# [Aufgabenstellung]
Setzen Sie bitte den Auszug über die Zeitschrift „Radikal“ und den Entwurf des Strafrechtsänderungsgesetzes 2002 im Anschluss an seinen letzten Satz fort.

# [Vorliegender Auszug]
★ ★ ★ ★ ★

Zur Debatte steht aber viel mehr: nämlich nichts weniger als das Bestreben von Konzernen, bzw. staatlichen Einrichtungen, ihnen missliebige Seiten aus dem weltweiten Netz zu verbannen. Dieser Versuch wird an der bislang unkontrollierten Zeitschrift "Radikal" geprobt.

Auch Indymedia Niederlande ist derzeit in den begehrlichen Fokus der AnwältInnen der Deutschen Bahn AG geraten. Indymedia.nl weigert sich nämlich auch weiterhin, die von den AnwältInnen der DB kritisierten Veröffentlichungen über bestehende Mirror-Sites der Radikal-Seiten zu löschen. Mehr Erfolg hatten die AnwältInnen bei BetreiberInnen von Suchmaschinen wie Google, Altavista und Yahoo. Diese waren abgemahnt worden Links zu den inkriminierten Seiten zu löschen und haben das zwischenzeitlich auch getan.

Einen Spiegel der Radikal-Seite gibt es unter http://squat.net/radikal

Die Angst vor dem Bedrohungsszenario ("Anarchie und Chaos in Österreich"), das dem Bundeskanzler in den letzten Monaten wohl die meisten seiner schlaflosen Nächte gekostet haben dürfte (siehe auch TATblätter +165 und +167), zeitigt nun seine ersten legistischen Auswirkungen. Der seit kurzem zur Begutachtung vorliegende Entwurf des Strafrechtsänderungsgesetzes 2002 sieht neben Änderungsvorschlägen "zur wirksameren Bekämpfung des Terrorismus" auch eine große Zahl von neuen Regeln im so genannten Bereich "Cybercrime" vor.

★ ★ ★ ★ ★

# [Quellenmaterial]
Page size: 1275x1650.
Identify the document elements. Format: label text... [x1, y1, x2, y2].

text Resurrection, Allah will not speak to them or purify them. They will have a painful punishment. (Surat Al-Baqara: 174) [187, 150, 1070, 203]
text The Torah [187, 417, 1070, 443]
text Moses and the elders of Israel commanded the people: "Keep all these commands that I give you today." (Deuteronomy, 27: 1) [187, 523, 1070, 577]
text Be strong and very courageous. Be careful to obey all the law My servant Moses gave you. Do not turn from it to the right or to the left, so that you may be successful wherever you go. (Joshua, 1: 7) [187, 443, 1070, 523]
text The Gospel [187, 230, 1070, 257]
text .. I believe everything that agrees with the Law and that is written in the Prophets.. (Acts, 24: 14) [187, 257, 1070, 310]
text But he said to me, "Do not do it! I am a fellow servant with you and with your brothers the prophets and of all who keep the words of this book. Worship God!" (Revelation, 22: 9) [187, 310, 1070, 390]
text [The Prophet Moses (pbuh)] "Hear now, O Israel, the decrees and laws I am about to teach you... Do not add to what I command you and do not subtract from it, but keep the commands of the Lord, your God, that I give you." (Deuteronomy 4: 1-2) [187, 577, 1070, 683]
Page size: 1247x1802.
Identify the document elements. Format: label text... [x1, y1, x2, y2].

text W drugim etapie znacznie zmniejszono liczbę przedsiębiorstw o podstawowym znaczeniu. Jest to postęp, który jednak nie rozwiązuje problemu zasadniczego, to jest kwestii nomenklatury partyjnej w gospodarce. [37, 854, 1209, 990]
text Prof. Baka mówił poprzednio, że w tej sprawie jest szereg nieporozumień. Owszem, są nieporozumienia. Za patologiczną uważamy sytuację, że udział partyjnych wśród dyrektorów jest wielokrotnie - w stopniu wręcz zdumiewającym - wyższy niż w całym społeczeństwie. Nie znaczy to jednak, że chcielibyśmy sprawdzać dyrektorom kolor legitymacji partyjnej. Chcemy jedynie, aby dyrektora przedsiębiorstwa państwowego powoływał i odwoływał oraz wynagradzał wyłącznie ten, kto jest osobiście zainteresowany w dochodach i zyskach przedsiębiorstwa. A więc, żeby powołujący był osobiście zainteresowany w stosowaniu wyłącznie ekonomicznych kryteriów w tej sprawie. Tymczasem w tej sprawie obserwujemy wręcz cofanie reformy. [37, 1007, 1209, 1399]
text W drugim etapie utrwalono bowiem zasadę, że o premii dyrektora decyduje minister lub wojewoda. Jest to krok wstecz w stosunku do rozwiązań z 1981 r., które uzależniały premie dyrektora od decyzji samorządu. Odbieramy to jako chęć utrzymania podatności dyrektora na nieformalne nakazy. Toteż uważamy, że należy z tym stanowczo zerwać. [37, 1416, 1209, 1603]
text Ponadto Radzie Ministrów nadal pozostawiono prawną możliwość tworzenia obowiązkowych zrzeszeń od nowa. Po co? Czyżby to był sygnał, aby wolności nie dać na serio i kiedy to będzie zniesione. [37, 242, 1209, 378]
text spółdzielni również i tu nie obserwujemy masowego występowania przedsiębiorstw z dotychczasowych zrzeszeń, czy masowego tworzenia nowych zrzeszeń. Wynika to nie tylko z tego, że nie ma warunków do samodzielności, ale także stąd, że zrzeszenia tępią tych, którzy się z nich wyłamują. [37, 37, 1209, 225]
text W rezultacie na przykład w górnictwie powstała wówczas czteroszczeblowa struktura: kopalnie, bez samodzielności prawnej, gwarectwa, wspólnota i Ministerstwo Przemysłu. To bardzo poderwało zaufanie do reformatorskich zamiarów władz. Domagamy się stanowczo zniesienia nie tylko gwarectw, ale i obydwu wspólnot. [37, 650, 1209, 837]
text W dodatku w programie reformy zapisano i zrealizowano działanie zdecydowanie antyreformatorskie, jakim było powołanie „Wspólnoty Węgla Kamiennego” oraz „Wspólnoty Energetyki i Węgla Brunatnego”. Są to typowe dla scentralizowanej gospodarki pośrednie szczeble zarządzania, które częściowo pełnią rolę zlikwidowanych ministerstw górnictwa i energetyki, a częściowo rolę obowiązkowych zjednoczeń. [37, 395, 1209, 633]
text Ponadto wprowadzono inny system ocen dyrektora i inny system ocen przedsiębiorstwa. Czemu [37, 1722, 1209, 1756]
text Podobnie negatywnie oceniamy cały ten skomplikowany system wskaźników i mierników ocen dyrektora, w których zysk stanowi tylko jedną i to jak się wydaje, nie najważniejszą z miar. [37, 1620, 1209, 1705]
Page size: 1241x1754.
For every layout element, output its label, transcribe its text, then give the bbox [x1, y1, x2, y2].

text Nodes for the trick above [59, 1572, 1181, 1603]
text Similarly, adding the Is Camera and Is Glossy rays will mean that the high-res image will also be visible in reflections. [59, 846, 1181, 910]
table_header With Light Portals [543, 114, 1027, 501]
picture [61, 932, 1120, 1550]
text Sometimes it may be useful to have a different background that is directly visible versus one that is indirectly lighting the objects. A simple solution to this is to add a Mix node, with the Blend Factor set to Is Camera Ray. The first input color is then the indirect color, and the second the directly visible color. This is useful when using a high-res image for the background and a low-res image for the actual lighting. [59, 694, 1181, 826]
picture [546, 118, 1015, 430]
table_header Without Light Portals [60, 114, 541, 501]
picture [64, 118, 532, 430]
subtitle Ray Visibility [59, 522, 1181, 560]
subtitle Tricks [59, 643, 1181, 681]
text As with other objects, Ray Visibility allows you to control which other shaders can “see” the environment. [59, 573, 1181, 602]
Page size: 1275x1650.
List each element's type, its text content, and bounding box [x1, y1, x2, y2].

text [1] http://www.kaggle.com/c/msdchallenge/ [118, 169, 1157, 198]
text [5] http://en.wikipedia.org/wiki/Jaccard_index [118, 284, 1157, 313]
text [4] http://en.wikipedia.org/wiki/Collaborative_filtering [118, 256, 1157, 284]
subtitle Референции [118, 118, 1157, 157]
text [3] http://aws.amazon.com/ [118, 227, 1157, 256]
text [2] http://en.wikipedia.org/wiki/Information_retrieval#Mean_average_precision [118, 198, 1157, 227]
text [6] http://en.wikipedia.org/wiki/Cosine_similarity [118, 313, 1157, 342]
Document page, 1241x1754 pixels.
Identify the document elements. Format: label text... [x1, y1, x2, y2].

★ ★ ★ ★ ★

# [Lösung]
Paragraf 118a StGB ["Widerrechtlicher Zugriff auf ein Computersystem"] hat eine Freiheitsstrafe von bis zu sechs Monaten für bloßes Betreten geschützter Bereiche in petto, wenn "spezifische Sicherheitsvorkehrungen" umgangen werden. Die Beweislast wird umgekehrt. Der/die betroffene UserIn muss künftig beweisen, dass er/sie keine Sicherheitsvorkehrungen überwunden hat, sondern dass der/die EigentümerIn des Rechners in Bezug auf die Sicherheit fahrlässig gehandelt hat, was in der Praxis schwer sein dürfte, zumal EigentümerInnen den betreffenden Rechner kontrollieren und kein Interesse daran haben werden ihre Sicherheitslücken auch weiterhin so zu belassen wie sie sind.

"Beschädigung von Daten oder Computersystemen" wird nach dem neuen Paragrafen 126a mit einer Freiheitsstrafe von bis zu zwei Jahren geahndet, wenn der Schaden jenseits von 2.000 Euro liegt. In der Praxis zielt dieser Paragraf eigentlich auf eine kleine Gruppe von TäterInnen [so genannte "DefacerInnen"] ab, die mangelhaft abgesicherte Rechner cracken und die Frontpage einer Website temporär durch eigene ersetzen. Wer einen 40.000 Euro übersteigenden Schaden auf einem fremden Netzwerk herbeiführt, wird dafür zukünftig mit bis zu fünf Jahren Haft bestraft.